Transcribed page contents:

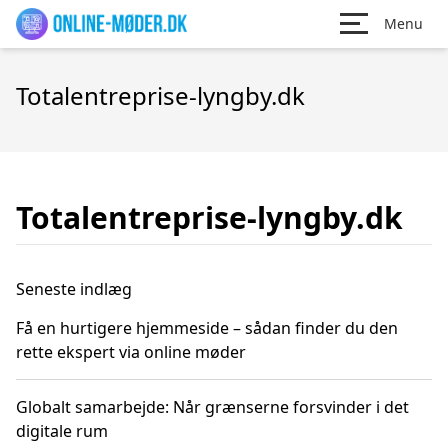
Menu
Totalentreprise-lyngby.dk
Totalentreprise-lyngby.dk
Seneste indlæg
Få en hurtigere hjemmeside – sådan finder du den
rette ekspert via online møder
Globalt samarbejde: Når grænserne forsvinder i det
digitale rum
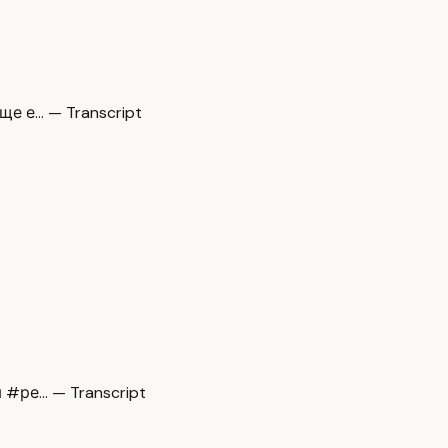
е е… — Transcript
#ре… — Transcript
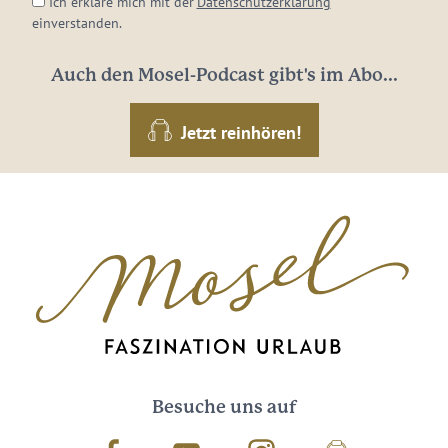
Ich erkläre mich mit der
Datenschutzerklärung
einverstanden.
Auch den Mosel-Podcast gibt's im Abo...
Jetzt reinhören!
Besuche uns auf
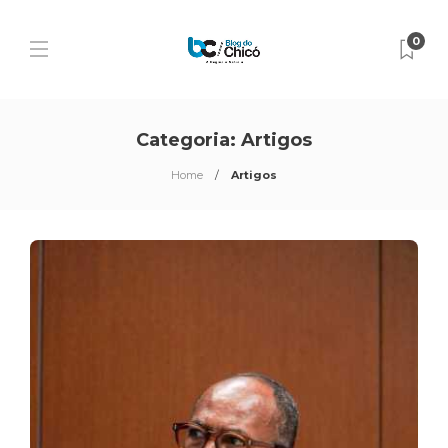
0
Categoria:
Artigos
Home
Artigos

# [WORK INSTRUCTIONS]
The preceding entries are to be returned verbatim, with every picture excluded.

# [YOUR SOLUTION]
Menu
Totalentreprise-lyngby.dk
Totalentreprise-lyngby.dk
Seneste indlæg
Få en hurtigere hjemmeside – sådan finder du den
rette ekspert via online møder
Globalt samarbejde: Når grænserne forsvinder i det
digitale rum
е е… — Transcript
#ре… — Transcript
Ich erkläre mich mit der
Datenschutzerklärung
einverstanden.
Auch den Mosel-Podcast gibt's im Abo...
Jetzt reinhören!
Besuche uns auf
0
Categoria:
Artigos
Home
Artigos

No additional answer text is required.